Any campaign for the White House rarely comes down to one single issue. Voters decide who they will support based on an array of factors, ranging from their general views of the economy to their own personal well-being, from concerns about character to a sense of class identification.
But the race for a congressional or Senate seat can turn on how voters feel about a particular issue. And health care has been a potent one over the years.
In 2010, opposition to ObamaCare galvanized Republicans to take back the House. In 2018, Democrats took back the House in no small part because they focused on health care, while the GOP talked about anything else.
Two years ago, Democrats spent a huge percentage of their political advertising talking about their plans to rein in health care costs, up to 40 to 50 percent in some districts.
Republicans, on the other hand, chose to focus on immigration, the benefits of the tax law and the growing economy. They spent almost no campaign money talking about Democratic plans to end private health insurance in favor of a “Medicare for All” scheme.
That was a huge missed opportunity for the Republicans to define the Democrats as extremists who were more interested in growing the size of government and less interested in creating a better, high-quality health care system for the American people.
Even among the majority of Democratic voters, getting rid of private health insurance is very unpopular.
You can trace the decline and fall of Sen. Elizabeth Warren’s (D-Mass.) presidential campaign with the unveiling of the details of her “Medicare for All” plan, which was roundly lambasted by experts and pundits alike for its high price tag ($23 trillion) and for its promise to replace private health insurance with a government-run plan.
Poll after poll shows that while the American people, by and large, believe that there is a health care crisis, they also are mostly very satisfied with their own health insurance.

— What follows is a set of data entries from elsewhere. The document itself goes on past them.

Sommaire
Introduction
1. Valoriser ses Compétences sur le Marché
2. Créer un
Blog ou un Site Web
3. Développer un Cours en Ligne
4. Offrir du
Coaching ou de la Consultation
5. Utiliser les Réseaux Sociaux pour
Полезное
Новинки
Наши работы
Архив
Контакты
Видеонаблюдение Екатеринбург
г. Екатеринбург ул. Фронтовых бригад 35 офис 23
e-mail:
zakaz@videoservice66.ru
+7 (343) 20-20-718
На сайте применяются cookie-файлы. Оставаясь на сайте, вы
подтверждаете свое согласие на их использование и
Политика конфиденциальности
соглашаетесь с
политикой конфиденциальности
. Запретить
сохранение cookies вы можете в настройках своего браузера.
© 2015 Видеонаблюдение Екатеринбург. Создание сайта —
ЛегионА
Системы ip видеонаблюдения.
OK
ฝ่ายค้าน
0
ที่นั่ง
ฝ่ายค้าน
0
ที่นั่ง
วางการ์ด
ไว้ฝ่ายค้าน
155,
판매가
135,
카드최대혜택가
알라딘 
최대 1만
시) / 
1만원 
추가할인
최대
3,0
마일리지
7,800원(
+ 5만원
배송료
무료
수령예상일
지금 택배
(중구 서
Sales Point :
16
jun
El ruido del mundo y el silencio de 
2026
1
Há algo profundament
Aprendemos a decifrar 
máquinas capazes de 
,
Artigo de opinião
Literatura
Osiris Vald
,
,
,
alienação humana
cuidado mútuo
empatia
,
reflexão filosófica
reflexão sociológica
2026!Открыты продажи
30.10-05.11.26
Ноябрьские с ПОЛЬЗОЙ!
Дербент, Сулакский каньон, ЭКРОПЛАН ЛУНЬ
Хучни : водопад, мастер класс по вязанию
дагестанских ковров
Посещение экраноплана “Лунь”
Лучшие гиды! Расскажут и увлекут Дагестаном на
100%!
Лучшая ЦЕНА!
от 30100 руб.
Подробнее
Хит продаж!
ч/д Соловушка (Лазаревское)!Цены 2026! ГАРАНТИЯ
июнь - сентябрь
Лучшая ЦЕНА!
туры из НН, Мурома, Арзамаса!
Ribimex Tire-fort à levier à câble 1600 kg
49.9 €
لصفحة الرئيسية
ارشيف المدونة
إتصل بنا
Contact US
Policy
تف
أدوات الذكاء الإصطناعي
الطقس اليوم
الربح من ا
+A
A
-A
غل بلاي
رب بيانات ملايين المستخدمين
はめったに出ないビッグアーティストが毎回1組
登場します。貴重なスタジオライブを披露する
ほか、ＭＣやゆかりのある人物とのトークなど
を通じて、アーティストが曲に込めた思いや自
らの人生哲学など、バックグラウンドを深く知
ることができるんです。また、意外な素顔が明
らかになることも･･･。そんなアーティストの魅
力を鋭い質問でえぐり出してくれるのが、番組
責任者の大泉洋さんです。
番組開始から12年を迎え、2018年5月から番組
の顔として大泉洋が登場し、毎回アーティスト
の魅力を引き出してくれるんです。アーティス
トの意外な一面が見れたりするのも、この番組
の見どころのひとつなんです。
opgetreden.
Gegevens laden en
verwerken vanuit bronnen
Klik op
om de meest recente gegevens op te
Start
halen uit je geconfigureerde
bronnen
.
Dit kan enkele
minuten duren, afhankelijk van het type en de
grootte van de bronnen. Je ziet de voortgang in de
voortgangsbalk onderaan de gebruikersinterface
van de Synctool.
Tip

In other words, they are fine with reform as long as it doesn’t impact their own plans.
That’s why former President Obama made the false promise that “if you like your health care insurance, you can keep it.”
Sen. Bernie Sanders (I-Vt.) has run a very smart campaign that is devoid of many details about his actual plan but full of personal health care horror stories.
Indeed, as The Washington Post reported last week, “As Sanders has toured Iowa this week, he has engaged in at times raw question-and-answer exchanges on health care that have shown how that issue galvanizes his core voters.” Those galvanized supporters might just propel Sanders to wins in Iowa and New Hampshire.
President Trump has a better political antenna than most Republicans. He understands the power of health care as an issue. That’s why he was so disappointed in the Republican failure to repeal the Affordable Care Act and why he has been so insistent on pushing a drug-pricing plan that has proved unpopular with many congressional Republicans.
Republicans and the president must learn from the mistakes of the last election. The president probably won’t lose over that single issue, but his hopes of having Republicans retake the House will be improved if he and the GOP get on the same page. They can’t ignore health care, and they are better off going on offense and defining the debate on their terms rather than hoping the whole topic just goes away. Because it won’t.